I can be mean and nasty when I’m stressed or overwhelmed-especially toward my husband Shmuel. Though our love has been unquestionable since we were 19 years old, he is always the first person to suffer when I am feeling off balance.
A few days ago, I lashed out at him. I followed my verbal attack with an apology, but it was too late to take back my words. The hurt was done.
A few conversations led to a better understanding between us. But the hardest part was not asking for his forgiveness. The hardest part was bouncing back to loving myself, because I hated myself for what I had said!
“If you can muster some tenderness for yourself when you think you’re at your worst–at precisely the time when you think you deserve criticism or punishment, then you’re on the way to stable self-esteem. This doesn’t mean that you don’t take responsibility for being a jerk or breaking promises…”
Choose to love yourself more
Self-love is not found but chosen. Just as with happiness, we often place the responsibility for loving ourselves on other people’s shoulders. It is very easy to play the “blame-game” and wonder why other people drain our energy.
Choosing to love yourself is a sacred responsibility that is yours alone. Regardless of what you say or what you do, you can choose self-love in every given moment. Even when you mess up.
Give yourself permission to love yourself more
It is hard for women to allow ourselves to be human. We get used to wearing the superhero mask, and we forget that in order to truly become a Wonder Woman, we must first love ourselves. Loving and forgiving yourself is not as easy as loving and forgiving others. If you are anything like me, you might not be doing so well. In order to love yourself more, you must give yourself the permission.
Practice the 3-minute “Self-Love Chat” to love yourself more
Back to my little self-love crisis.
After my blow-up at Shmuel, I could not shake the guilt, shame, and self-criticism. I knew I needed to turn to my “Self-Love Chat,” a practice I created to help myself and other women pivot away from self-judgment and toward self-love.
The “Self-Love Chat” is a gentle conversation that you have with yourself daily. But it deserves special attention when you want to switch your inner dialogue from “I hate myself” to “I love myself.”
It is important to make the practice fun and simple. Imagine telling someone else why you love her–only now say it to yourself. To make the chat feel authentic, don’t use just positive words. (Yes, I know! Affirmations are supposed to be positive to be effective! But try it. It works!).
Here is an example of the first few days:
I hate myself for what I said. I love myself anyway. I should have kept my mouth shut. I love myself anyway. I ruined everything. I love myself anyway. I should have done better. I love myself anyway. I did it AGAIN. I love myself anyway. There is no excuse. I love myself anyway.
I apologized. I love myself. I was being honest.

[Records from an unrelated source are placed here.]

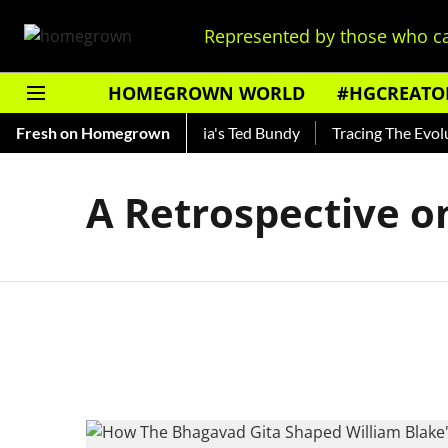
Represented by those who ca
HOMEGROWN WORLD
#HGCREATO
Shankar — Read About India's Ted Bundy
Fresh on Homegrown
Tracing The Evoluti
A Retrospective o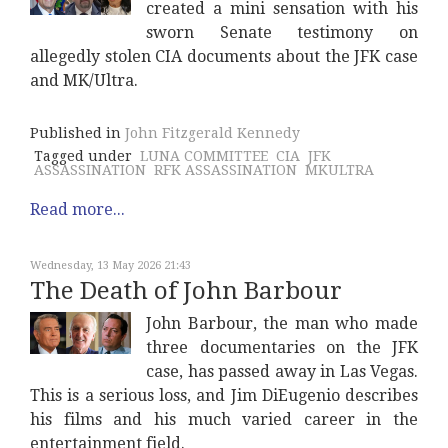
created a mini sensation with his
sworn Senate testimony on
allegedly stolen CIA documents about the JFK case
and MK/Ultra.
Published in
John Fitzgerald Kennedy
Tagged under
LUNA COMMITTEE
CIA
JFK
ASSASSINATION
RFK ASSASSINATION
MKULTRA
Read more...
Wednesday, 13 May 2026 21:43
The Death of John Barbour
John Barbour, the man who made
three documentaries on the JFK
case, has passed away in Las Vegas.
This is a serious loss, and Jim DiEugenio describes
his films and his much varied career in the
entertainment field.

I love myself. I wasn’t being 100% honest. I love myself anyway. I am being nicer to myself today. I love myself anyway. I feel fulfilled and accomplished. I love myself. I said 40 times: “love yourself.” I love myself. I choose to be kind to myself. I choose to be compassionate to myself. I choose to forgive myself. I love myself.
I love myself no matter what. I love myself for who I am, regardless of what I do. Just for today–I choose to love myself. It feels good to love myself. I know how to love myself. I believe it is possible to love yourself. I make self-love my priority today. I love myself.
When you look at these examples, you can probably see that the language shifted from Day 1 to Day 2. I learned to add “I love myself anyway” from Danielle Laporte. I think this idea is brilliant because it makes self-love believable.
There are three ways to give yourself a “Self-Love Chat”:
- The written chat
Write your daily chat in your “self-love” journal, with dry-erase markers on your bathroom mirror, or on sticky notes posted where you will see them.
- The mental chat
If you are not the writerly type, simply create a mental chat. You can do it while standing in line at the grocery store or the bank. Find three minutes every day to practice the self-love chat in your mind.
- The recorded chat
I read somewhere that nothing is more powerful than the sound of your own voice. Record your self-love chat on your smart phone and listen to it! If you’ve never tried it before, you must give it a chance. Listening to yourself saying, “I love myself,” is truly powerful.